We used Kirkpatrick’s framework for educational evaluation (Kirkpatrick & Kirkpatrick, 2006), which progresses through a series of levels, to guide our understanding of best practices for program outcomes. Student reaction is at the lowest level. This evaluates how students feel about the learning experience; whether they liked it and were satisfied with it. Potential emotional reactions might include happiness, empathy, feeling more connected, approachable, open minded, moved, or sadness. The second level evaluates changes in student knowledge and attitudes that could be attributed to the intervention. This includes correcting misperceptions and stereotypes. The third level examines changes in behaviours and evaluates the extent to which learning has been applied. This might include a demonstration of social responsibility towards students with mental or emotional problems, greater demonstrations of respect, decreases in social distance, and provision of greater social support. Finally, the fourth level evaluates the extent to which the program messages may have been transferred to the sociocultural environment, in this case to create a less stigmatizing environment. Creation of a safe environment that enables students to talk about mental health issues, support each other, promote social inclusion, and advocate for anti-stigma activities is the long-term goal of effective anti-stigma interventions. Most programs had some data describing student reactions but few had anything more.
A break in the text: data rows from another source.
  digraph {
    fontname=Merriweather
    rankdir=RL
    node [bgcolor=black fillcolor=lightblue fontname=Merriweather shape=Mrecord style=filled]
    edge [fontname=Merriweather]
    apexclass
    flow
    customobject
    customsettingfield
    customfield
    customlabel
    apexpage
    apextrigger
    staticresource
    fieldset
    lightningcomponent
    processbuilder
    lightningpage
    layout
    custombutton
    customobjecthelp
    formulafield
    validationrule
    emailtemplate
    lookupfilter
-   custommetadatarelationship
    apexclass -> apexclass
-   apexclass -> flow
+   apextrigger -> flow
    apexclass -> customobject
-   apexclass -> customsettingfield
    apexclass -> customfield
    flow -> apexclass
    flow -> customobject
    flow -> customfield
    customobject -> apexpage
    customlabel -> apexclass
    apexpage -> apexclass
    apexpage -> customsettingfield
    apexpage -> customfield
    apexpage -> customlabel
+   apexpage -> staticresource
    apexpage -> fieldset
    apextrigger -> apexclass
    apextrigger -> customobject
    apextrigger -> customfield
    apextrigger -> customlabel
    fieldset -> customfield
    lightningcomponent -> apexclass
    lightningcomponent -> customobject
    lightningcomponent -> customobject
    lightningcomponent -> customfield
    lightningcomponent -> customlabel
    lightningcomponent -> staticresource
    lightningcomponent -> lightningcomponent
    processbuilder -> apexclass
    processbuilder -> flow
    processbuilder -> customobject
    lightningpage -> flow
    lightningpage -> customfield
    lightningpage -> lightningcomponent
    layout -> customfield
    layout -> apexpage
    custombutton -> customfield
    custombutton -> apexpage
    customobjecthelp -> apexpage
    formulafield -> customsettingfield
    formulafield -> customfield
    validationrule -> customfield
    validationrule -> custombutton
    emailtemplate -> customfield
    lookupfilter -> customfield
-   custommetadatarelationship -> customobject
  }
In the context of the Opening Minds evaluation, all programs collected information on knowledge and attitude change. In addition, they included a measure of behavioural intent as a proxy for behaviour change. In an attempt to promote structural change, in November 2014, Opening Minds launched a HEADSTRONG national summit to mobilize youth across the country to confront mental health stigma . The summit brought together more than 4400 youth from across the country who were committed to create positive change. Through the HEADSTRONG summit, 19 regional coordinators were established, 3 provincial events and 25 regional summits were hosted, and countless more students and school-based activities were inspired (Mental Health Commission of Canada, 2014a, 2014b).
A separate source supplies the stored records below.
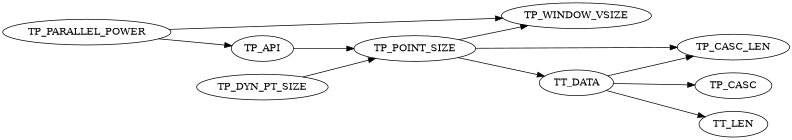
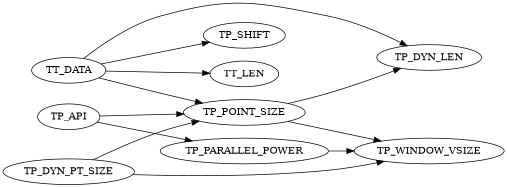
  digraph {
    rankdir=LR
    TT_DATA
-   TP_CASC_LEN
+   TP_CASC_LEN [label=TP_DYN_LEN]
    TP_POINT_SIZE
-   TP_SHIFT [label=TP_CASC]
+   TP_SHIFT
    n5 [label=TT_LEN]
    TP_WINDOW_VSIZE
    TP_API
    TP_PARALLEL_POWER
    TP_DYN_PT_SIZE
    TT_DATA -> TP_CASC_LEN
-   TP_POINT_SIZE -> TT_DATA
+   TT_DATA -> TP_POINT_SIZE
    TT_DATA -> TP_SHIFT
    TT_DATA -> n5
    TP_POINT_SIZE -> TP_CASC_LEN
    TP_POINT_SIZE -> TP_WINDOW_VSIZE
    TP_API -> TP_POINT_SIZE
-   TP_PARALLEL_POWER -> TP_API
+   TP_API -> TP_PARALLEL_POWER
    TP_PARALLEL_POWER -> TP_WINDOW_VSIZE
    TP_DYN_PT_SIZE -> TP_POINT_SIZE
+   TP_DYN_PT_SIZE -> TP_WINDOW_VSIZE
  }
Having a logic model to guide program activities, such as the one described above, provides a thorough understanding of the changes anti-stigma programs can make in a student body. It provides a comprehensive and testable picture outlining “what works” and explains active components in contact-based mental health anti-stigma interventions, especially for the youth population in schools. Understanding the changes that can be achieved by contact-based mental health anti-stigma education and identifying the most effective components in a contact-based mental health anti-stigma education program are essential to inform the design of best-practice mental health anti-stigma education interventions in a school context.

Summary/Conclusion

Although both literacy education and contact with people who have had a mental illness were shown to have positive effects on knowledge and attitude change, contact demonstrates stronger evidence in reducing discriminatory behavioural intentions such as social distance. Contact combed with education and student-driven actions seems to work best among adolescents.

The Opening Minds research discussed in this chapter built the programming model illustrating how contact-based anti-stigma intervention should be crafted to meet the differing needs of the school context and identified the key ingredients that must be implemented to maximize program success. Further validation of the key ingredients and development of fidelity criteria would be the next steps to promote best practice in youth anti-stigma interventions.